La lectura de las imágenes tiene dos etapas. En la primera obtenemos una serie de estímulos visuales sobre la nueva visión del mar: el color no es el de siempre, es de un azul verdoso enturbiado por el que cuesta navegar y por donde Kay bucea para encontrar algo que canjear por alimentos. Las ropas de las protagonistas son despojos, hace tiempo que deberían haberlas sustituido por otras nuevas. Su vivienda es una covacha construida con materiales de desecho y está enclavada en la isla de basura. Ahí viven, dedicadas a buscar cualquier cosa que las ayude a sobrevivir. Al otro lado de ese mar se levanta la ciudad de donde vienen buscadores de tesoros. Una ola gigantesca se levanta, pero al pasar por Sunakay se convierte en un mar de basura que al llegar a la ciudad la entierra, quedando de nuevo las aguas limpias, como estaban en los orígenes.
Esta
etapa supone ajustarse de manera literal a lo que nos muestra el ilustrador. Es
la lectura objetiva en la que vemos dibujos figurativos, bastante sencillos y
originales aunque redundantes en la representación de ese mar de desperdicios.
Sunan y Kay viven allí, en la basura. Ellas son las que primero percibimos al
mirar la imagen del libro, porque están dibujadas con luz; el chubasquero
amarillo de Sunan atrae nuestra mirada, la linterna que guía a Kay por el mar
vertedero también consigue que ella sea el foco de atención. En la oscuridad de
la noche encontramos una luna llena, brillante foco de luz.
En
las últimas páginas, la luz se acrecienta, Kay es la que lleva el chubasquero
amarillo, luminoso, de Sunan; ya no navega en una tabla por entre la basura
grisácea, ahora va en una barca, y otras barcas ocupadas por niños están en el
mar azul, luminoso como el cielo. El punto de luz se ha extendido a la página.

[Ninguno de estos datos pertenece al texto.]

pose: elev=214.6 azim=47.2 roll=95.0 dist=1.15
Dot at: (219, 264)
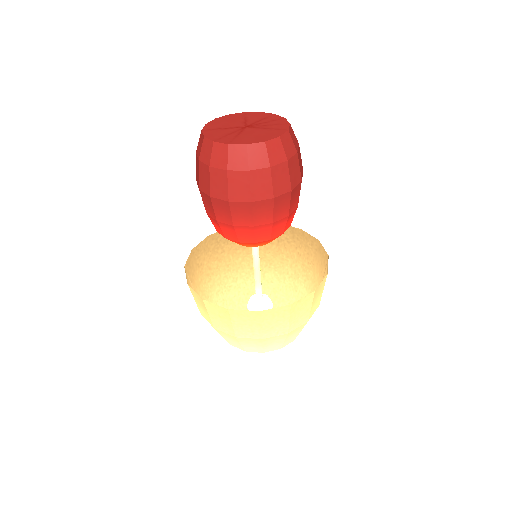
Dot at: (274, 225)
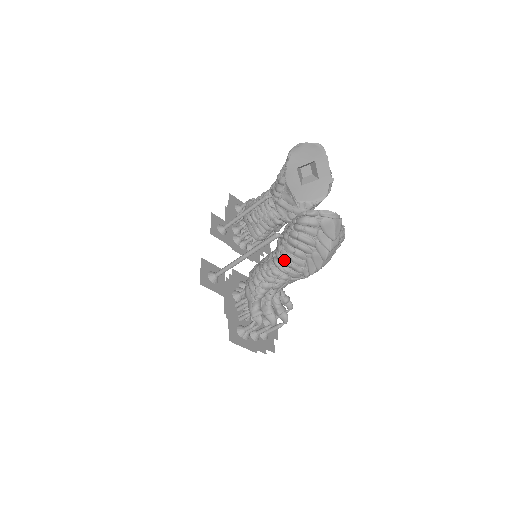
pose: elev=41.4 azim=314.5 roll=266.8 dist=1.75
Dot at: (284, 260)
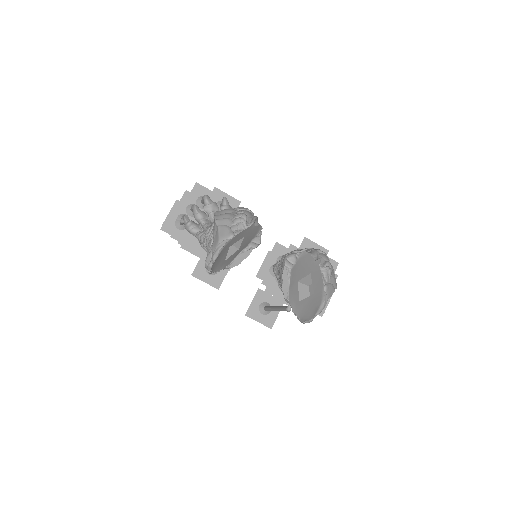
Dot at: occluded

No hay plásticos, hay peces, y Kay sonríe con el resto de niños.
Al
pasar a la segunda etapa de la lectura entramos en la interpretación de esas
imágenes, lo que permanece en nuestra memoria. Lo que asociamos a los dibujos.
Al principio nos provoca rechazo hacia ese mundo, pena por las niñas obligadas
a vivir de esa manera, cierto rencor hacia los adultos que hemos dado lugar a
un mundo sin luz, sin vida, indignación porque aun así, en esas condiciones,
hay quienes se aprovechan para lucrarse a costa de empobrecer más a quienes no
tienen nada. Pero nos queda una esperanza, la única, los puntos de luz que
hemos ido observando; la actitud respetuosa y emotiva de los niños y de la
propia naturaleza que, siempre compasiva, es capaz de regenerarse una y otra
vez para que podamos vivir en ella; al menos las futuras generaciones, las que
han comprendido que sin luz no hay vida.
La
nuestra, que tanto daño está haciendo al planeta, debe leer Sunakay y repensarlo todo: la cultura de
usar y tirar, la invisibilización de realidades ajenas a nuestro entorno, la
avaricia insaciable de poseer a costa de lo que sea, el desastre al que estamos
llevando a nuestros hijos.
Dura y maravillosa historia la de Sunakay.